5.1 Die Vorgeschichte

Im Brief Nr.1 entschuldigt sich Artin als erstes für seine verspätete Antwort. Also gab es vorher einen Brief von Hasse an Artin. Aber die Art von Artins Antwort lässt vermuten, dass es sich nicht um einen ersten Informationsaustausch handelt. Vielmehr gewinnen wir den Eindruck, dass ein intensiver Meinungsaustausch vorangegangen war, und dass dieser Brief, zusammen mit den folgenden 4 Briefen der nächsten Tage, nur die Fortsetzung einer Diskussion ist, die schon vorher begonnen hatte.

Wie bereits in der „Introduction“ erwähnt, war Hasse am 1.März 1923, also etwa vier Monate vor dem Brief Nr.1, zu einem Vortrag im Hamburger Kolloquium eingeladen.
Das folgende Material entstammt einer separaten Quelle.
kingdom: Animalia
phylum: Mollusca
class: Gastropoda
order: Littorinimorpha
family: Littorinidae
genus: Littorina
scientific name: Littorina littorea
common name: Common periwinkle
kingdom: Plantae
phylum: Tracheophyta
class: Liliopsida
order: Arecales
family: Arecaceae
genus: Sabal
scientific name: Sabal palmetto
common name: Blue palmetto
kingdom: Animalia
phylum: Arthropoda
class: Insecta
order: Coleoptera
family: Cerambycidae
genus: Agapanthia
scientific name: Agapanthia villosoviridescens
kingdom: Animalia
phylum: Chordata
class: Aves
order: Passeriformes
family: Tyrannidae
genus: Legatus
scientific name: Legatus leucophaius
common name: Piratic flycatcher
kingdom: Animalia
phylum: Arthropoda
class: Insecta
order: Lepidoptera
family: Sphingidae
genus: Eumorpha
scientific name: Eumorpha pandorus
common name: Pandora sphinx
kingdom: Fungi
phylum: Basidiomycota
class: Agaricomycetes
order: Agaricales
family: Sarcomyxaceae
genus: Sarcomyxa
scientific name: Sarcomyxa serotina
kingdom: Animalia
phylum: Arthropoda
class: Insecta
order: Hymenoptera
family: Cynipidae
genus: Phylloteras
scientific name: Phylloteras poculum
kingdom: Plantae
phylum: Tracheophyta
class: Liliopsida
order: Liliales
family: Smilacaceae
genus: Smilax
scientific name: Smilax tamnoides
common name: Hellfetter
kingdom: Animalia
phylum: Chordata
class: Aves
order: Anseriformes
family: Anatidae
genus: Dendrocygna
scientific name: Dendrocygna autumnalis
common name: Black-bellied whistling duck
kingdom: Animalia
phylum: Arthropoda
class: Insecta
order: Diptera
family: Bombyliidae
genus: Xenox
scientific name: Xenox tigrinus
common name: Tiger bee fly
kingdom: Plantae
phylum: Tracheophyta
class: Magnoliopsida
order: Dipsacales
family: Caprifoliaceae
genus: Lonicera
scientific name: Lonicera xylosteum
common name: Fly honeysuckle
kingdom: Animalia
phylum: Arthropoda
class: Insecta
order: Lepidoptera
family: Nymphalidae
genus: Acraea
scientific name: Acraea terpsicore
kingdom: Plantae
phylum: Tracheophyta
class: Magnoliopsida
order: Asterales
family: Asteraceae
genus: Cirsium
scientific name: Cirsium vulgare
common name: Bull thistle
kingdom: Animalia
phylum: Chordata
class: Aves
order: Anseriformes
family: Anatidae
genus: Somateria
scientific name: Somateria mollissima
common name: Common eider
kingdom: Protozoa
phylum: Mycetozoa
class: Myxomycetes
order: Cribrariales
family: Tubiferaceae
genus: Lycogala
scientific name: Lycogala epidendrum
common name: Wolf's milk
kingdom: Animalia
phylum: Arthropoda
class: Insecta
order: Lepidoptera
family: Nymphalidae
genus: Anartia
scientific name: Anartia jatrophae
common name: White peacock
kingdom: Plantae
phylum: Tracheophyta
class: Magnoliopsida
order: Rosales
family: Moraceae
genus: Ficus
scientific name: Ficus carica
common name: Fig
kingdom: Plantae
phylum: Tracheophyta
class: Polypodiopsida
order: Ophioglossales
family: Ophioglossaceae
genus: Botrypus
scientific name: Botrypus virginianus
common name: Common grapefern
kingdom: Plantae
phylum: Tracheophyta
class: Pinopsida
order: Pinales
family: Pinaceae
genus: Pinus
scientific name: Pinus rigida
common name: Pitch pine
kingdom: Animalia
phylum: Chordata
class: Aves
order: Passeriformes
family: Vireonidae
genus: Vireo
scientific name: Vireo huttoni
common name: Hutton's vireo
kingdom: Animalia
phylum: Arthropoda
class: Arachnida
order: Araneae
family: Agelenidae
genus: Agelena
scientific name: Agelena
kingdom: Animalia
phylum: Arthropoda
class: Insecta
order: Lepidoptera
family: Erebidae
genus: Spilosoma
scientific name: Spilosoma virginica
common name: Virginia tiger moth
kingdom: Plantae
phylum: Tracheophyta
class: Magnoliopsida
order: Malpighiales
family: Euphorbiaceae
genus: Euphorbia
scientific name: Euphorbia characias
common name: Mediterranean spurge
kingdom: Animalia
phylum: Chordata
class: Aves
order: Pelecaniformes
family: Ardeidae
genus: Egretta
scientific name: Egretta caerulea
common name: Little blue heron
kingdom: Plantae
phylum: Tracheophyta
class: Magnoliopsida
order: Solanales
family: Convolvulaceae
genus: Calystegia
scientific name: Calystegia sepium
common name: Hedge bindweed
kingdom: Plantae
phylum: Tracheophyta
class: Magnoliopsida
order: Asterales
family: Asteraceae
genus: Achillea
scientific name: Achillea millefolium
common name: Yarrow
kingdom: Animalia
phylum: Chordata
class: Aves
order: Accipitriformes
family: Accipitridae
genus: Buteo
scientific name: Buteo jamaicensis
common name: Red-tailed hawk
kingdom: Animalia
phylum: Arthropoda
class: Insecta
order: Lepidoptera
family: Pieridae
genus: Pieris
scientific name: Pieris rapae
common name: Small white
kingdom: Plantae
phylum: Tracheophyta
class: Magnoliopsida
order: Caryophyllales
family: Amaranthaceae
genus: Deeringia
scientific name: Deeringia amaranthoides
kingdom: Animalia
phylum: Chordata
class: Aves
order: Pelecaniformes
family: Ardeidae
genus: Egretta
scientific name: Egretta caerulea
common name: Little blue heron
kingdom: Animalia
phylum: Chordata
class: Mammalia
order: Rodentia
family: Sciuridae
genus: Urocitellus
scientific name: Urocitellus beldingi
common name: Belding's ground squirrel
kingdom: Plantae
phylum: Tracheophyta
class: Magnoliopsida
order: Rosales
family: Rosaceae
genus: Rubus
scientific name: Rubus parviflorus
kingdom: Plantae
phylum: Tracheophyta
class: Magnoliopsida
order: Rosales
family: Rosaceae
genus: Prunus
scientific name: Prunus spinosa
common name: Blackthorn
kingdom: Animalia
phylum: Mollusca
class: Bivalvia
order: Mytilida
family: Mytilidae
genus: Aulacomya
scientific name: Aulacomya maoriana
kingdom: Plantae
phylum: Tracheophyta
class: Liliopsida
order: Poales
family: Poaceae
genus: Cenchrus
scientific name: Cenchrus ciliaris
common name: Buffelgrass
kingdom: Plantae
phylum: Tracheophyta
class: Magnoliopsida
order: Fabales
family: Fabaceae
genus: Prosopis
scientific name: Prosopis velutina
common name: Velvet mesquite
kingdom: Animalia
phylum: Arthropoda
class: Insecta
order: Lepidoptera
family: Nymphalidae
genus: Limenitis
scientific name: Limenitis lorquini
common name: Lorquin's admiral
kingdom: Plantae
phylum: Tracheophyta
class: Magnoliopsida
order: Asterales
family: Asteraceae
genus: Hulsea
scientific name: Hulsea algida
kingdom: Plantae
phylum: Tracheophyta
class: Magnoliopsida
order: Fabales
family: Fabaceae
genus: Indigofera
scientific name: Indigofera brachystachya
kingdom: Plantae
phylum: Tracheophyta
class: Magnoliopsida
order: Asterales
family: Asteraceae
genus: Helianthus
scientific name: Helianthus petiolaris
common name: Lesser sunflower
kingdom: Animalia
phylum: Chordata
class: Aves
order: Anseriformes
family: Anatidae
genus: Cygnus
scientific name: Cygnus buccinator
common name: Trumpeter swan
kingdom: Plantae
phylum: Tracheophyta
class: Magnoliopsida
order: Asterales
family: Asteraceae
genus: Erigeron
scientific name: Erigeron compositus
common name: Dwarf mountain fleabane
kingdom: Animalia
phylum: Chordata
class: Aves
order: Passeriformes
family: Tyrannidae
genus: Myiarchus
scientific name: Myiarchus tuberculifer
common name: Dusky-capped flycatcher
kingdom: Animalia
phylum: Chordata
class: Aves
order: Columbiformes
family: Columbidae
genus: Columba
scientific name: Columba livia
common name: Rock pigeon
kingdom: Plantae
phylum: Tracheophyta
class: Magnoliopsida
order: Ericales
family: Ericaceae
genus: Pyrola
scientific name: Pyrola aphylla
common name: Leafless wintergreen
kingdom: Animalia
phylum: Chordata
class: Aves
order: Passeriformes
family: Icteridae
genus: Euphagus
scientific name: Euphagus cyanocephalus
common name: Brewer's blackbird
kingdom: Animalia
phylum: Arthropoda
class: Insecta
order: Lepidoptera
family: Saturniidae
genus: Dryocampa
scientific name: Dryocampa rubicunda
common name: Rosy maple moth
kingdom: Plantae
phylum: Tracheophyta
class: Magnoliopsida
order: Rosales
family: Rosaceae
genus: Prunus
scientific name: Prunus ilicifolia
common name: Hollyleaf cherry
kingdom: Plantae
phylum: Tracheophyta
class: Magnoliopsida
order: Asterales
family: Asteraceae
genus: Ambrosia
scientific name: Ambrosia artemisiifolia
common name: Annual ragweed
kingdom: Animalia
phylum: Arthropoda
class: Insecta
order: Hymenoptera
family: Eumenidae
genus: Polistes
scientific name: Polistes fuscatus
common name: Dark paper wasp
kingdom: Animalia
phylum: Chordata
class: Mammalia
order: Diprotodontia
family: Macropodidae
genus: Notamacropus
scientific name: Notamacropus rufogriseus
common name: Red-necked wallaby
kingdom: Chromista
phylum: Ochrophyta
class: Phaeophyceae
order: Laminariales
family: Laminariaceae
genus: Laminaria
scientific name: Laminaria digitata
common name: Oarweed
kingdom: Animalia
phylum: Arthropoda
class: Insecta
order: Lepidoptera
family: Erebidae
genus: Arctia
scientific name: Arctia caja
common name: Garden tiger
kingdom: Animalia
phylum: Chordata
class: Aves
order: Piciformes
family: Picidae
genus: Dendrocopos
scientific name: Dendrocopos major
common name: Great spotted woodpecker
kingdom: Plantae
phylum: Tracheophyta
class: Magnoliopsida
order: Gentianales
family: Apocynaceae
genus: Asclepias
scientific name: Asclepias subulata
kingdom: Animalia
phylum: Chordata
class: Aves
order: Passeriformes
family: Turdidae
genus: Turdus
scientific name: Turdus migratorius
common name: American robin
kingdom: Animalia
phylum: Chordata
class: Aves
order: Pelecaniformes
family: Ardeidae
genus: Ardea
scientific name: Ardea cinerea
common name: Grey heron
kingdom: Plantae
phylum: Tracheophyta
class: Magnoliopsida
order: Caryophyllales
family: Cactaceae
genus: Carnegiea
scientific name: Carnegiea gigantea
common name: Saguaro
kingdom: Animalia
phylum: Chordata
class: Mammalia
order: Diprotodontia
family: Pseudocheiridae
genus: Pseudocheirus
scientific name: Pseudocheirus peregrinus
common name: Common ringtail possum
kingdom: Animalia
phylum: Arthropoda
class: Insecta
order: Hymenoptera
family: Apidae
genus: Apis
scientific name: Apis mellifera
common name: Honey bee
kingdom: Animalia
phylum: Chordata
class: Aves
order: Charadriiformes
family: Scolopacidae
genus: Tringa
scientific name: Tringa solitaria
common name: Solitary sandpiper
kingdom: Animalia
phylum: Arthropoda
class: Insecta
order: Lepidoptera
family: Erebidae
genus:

Hasses Vortragsthema in Hamburg waren die expliziten Reziprozitätsgesetze für einen Primzahlexponenten l. Wir wissen das aus einem Brief, den Hasse noch am Vorabend seiner Abreise nach Hamburg, also am 28.Februar 1923, an Hensel nach Marburg schrieb:

Eben vor meiner Abreise noch die erfreuliche Mitteilung, daß das Reziprozitätsgesetz für l-te Potenzreste sich ebenso schön erweitern läßt, wie ich es Ihnen neulich für die quadratischen Reste schrieb. Näheres bald mündlich …Morgen trage ich in Hamburg meine Resultate über die Reziprozitätsgesetze vor.

In den ersten fünf Briefen der Artin–Hasse-Korrespondenz geht es um den sogenannten „zweiten Ergänzungssatz“ zum Reziprozitätsgesetz für einen Primzahlexpoenten l. Wahrscheinlich hatte sich dieses Thema im Anschluss an den Hasseschen Kolloquiumsvortrag über Reziprozitätsgesetze ergeben. Es wäre daher wünschenswert, wenn wir genaueres über den Inhalt dieses Vortrages wüssten. Worüber hatte Hasse im einzelnen gesprochen? Hasse hat seine Kolloquiumsvorträge stets sorgfältig vorbereitet; wir haben dazu viele Manuskripte im Nachlass gefunden. Aber leider fand sich darunter kein Manuskript zu seinem Hamburger Vortrag am 1.3.1923. So sind wir darauf angewiesen, aus den Hasseschen Publikationen dieser Zeit das Vortragsthema zu rekonstruieren.